Ärzte Zeitung, 28.10.2010

Stammzell-Experimente in der Grauzone

Wer Patienten außerhalb klinischer Studien autologe Stammzellen ins Gehirn injiziert, nutzt eine Gesetzeslücke in Deutschland aus.

DÜSSELDORF (mut). Der Tod eines Kindes und der Beinahe-Tod zweier weiterer Kinder wirft ein schlechtes Licht auf die bisherige Praxis zu Stammzelltherapien in Deutschland. So reicht hierzulande eine Herstellererlaubnis für autologe Stammzellen, eine Anwendungserlaubnis ist bislang nicht erforderlich.

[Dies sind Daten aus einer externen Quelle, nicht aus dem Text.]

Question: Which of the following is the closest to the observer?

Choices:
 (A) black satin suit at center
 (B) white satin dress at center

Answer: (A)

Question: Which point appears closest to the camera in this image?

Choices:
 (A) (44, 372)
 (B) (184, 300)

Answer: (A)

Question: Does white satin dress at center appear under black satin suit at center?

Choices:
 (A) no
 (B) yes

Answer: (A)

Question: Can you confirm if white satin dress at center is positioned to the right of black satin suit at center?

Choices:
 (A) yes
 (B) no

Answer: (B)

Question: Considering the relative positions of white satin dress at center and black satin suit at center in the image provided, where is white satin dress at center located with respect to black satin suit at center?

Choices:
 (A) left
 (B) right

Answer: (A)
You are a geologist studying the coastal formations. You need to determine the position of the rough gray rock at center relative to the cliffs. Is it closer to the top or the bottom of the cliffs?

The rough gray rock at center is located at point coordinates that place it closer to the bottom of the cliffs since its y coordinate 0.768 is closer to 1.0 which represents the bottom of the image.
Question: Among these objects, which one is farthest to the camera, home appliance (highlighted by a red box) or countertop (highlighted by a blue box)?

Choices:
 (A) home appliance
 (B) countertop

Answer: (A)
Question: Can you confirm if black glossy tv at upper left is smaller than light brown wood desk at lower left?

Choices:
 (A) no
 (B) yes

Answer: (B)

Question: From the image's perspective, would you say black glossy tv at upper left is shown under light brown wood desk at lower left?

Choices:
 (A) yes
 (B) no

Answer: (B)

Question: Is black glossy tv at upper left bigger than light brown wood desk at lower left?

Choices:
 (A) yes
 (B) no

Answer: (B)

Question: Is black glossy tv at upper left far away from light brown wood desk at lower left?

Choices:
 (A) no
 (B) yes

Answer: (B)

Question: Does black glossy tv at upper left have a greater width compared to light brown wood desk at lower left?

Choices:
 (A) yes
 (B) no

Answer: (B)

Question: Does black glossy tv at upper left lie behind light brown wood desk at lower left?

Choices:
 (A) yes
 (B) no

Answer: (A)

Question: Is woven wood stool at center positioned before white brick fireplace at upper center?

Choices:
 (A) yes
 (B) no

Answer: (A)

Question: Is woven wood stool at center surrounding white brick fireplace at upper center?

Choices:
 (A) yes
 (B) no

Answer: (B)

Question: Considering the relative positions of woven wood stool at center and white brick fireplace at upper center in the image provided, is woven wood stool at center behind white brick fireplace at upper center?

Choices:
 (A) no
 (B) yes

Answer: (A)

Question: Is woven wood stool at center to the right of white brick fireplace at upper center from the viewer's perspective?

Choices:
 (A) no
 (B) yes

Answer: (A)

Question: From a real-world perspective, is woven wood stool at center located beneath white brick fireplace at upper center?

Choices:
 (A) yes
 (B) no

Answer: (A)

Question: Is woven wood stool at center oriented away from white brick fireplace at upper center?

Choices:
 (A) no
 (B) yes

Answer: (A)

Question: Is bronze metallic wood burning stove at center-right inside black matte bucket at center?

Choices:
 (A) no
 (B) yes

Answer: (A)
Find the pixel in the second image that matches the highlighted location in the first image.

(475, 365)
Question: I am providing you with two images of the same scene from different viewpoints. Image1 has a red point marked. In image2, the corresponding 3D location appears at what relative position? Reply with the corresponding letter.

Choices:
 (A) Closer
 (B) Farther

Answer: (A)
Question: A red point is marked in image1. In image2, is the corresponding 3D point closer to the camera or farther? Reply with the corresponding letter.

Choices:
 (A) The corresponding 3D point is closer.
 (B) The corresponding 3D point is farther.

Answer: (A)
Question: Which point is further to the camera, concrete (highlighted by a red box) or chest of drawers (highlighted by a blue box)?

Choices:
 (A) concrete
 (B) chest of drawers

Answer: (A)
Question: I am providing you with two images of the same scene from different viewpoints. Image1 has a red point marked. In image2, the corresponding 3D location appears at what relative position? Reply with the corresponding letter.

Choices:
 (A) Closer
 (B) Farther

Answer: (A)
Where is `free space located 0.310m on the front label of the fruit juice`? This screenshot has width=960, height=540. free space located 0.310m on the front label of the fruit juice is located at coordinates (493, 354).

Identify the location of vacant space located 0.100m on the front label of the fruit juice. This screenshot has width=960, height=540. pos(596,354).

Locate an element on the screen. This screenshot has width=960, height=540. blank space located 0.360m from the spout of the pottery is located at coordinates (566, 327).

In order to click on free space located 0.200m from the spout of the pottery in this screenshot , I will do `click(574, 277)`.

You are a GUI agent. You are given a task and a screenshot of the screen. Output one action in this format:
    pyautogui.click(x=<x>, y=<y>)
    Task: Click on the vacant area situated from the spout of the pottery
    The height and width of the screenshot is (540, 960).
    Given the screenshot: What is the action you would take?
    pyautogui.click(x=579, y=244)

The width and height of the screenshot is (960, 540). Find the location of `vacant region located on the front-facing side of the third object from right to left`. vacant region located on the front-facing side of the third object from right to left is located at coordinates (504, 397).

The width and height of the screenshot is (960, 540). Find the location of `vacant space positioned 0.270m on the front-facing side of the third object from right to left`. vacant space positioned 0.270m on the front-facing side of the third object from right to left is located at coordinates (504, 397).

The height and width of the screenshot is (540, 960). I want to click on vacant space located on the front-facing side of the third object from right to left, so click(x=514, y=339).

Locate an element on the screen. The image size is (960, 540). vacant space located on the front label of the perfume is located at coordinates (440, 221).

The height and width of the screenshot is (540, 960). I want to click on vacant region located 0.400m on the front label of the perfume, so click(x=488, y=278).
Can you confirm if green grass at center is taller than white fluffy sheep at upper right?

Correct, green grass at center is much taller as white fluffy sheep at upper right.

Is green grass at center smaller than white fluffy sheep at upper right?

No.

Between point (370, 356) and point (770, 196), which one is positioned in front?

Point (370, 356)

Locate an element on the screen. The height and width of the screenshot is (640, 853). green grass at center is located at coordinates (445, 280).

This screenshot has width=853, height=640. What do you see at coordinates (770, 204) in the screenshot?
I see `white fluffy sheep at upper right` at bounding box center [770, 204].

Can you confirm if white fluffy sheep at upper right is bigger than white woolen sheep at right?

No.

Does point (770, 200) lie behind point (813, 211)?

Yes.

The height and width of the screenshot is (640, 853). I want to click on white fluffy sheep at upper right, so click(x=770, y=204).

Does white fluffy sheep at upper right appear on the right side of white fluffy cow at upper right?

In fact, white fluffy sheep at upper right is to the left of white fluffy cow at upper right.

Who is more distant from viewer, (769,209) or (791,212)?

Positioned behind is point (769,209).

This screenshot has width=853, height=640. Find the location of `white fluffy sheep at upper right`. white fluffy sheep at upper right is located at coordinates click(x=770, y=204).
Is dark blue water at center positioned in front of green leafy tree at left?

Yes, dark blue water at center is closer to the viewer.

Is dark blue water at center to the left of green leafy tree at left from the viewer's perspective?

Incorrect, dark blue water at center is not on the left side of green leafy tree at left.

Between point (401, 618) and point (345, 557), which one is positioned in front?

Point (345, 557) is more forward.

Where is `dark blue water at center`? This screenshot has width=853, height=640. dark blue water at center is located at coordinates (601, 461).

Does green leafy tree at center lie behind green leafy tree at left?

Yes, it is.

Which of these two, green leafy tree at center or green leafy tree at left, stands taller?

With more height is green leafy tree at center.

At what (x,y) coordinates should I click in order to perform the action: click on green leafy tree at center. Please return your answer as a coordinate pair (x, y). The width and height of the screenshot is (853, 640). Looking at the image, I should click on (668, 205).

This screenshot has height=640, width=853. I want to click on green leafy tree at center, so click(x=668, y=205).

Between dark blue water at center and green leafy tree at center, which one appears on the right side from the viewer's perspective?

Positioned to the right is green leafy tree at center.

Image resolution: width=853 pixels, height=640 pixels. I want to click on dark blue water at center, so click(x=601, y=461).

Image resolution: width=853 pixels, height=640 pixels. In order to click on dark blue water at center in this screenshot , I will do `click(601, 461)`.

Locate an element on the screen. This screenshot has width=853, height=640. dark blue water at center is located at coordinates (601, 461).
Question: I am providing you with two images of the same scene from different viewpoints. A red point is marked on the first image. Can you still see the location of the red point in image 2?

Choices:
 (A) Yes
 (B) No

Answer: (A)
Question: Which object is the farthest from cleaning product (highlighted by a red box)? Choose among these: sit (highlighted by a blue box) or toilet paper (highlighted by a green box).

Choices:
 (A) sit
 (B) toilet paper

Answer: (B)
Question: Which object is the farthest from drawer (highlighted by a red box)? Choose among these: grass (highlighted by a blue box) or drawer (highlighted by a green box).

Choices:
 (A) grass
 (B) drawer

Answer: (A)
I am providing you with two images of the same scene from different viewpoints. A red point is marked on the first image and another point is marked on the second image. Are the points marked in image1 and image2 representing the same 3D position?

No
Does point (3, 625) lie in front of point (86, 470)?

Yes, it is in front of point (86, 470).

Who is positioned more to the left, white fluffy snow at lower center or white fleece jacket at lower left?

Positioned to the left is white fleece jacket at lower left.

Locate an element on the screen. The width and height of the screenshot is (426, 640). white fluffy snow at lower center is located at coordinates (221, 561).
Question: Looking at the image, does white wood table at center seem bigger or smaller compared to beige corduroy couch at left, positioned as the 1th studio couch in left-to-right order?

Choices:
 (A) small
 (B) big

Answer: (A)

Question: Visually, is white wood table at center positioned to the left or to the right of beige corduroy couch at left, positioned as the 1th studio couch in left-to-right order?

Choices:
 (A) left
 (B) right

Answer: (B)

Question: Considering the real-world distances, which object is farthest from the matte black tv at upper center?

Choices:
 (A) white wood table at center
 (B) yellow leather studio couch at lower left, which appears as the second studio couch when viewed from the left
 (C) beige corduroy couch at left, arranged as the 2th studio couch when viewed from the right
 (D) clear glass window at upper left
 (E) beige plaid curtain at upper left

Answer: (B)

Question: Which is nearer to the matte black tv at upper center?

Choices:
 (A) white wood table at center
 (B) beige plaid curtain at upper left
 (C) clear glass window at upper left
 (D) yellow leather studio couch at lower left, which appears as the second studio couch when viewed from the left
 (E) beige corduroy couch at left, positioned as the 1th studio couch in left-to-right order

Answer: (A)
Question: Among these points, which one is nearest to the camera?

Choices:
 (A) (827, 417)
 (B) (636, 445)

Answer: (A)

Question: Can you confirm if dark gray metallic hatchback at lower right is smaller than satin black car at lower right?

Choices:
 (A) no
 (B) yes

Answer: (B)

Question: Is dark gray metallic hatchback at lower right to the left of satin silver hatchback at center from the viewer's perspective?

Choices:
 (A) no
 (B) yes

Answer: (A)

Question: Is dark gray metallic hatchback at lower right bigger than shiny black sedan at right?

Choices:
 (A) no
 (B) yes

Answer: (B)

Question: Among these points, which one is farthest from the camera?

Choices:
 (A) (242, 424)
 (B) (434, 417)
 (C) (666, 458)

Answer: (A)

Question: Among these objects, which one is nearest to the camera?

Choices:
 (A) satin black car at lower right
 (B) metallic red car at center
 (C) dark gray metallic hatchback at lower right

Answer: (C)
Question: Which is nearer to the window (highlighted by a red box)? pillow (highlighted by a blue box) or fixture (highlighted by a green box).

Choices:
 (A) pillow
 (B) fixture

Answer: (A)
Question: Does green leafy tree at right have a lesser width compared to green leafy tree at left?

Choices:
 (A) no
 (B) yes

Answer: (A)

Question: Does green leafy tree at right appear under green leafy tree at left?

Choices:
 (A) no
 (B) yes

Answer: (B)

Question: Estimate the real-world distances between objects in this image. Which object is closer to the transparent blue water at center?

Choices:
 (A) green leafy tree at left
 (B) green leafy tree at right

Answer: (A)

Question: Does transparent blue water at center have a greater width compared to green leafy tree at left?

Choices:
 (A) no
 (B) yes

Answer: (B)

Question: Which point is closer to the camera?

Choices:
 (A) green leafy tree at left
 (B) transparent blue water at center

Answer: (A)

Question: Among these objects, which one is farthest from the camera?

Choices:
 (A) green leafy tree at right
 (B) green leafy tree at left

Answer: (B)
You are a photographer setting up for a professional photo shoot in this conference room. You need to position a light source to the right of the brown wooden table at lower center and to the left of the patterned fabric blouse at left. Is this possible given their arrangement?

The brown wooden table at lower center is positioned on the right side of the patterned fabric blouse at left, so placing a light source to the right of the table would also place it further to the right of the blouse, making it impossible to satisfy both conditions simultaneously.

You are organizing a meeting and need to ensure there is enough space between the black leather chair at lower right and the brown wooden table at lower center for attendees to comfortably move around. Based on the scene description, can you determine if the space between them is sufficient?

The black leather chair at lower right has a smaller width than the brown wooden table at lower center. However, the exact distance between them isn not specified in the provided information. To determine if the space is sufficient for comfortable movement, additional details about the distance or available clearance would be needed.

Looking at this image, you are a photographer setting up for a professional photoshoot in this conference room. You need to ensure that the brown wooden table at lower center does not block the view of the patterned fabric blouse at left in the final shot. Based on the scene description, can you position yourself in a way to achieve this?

Stammzell-Experimente in der Grauzone

Stammzellen: Therapien in der rechtlichen Grauzone.

© dpa

Firmen wie XCell-Center "können also mit ihren Stammzellen machen was sie wollen", so der Stammzellforscher Professor Wolfgang-Michael Franz bei "Focus online". Privatkliniken dürfen sie daher auch ins Gehirn von Patienten injizieren, obwohl es bislang noch keine wissenschaftlich gesicherten Erkenntnisse gibt, dass die Patienten davon einen Vorteil haben.

In den meisten anderen Ländern sind solche Verfahren verboten - aus diesem Grund pilgerten Hilfesuchende aus aller Welt zum XCell-Center nach Düsseldorf, wo sie sich Heilung oder zumindest Linderung bei schweren Erkrankungen versprachen.

Wie riskant solche Therapieversuche sind, wird nun deutlich. Bei drei Kindern mit schwerer Zerebralparese kam es als Folge des Eingriffs zu massiven Hirnblutungen. Diese wurden zwar nicht direkt von den Stammzellen ausgelöst, sondern traten nach Angaben des XCell-Centers infolge einer Neuroendoskopie auf.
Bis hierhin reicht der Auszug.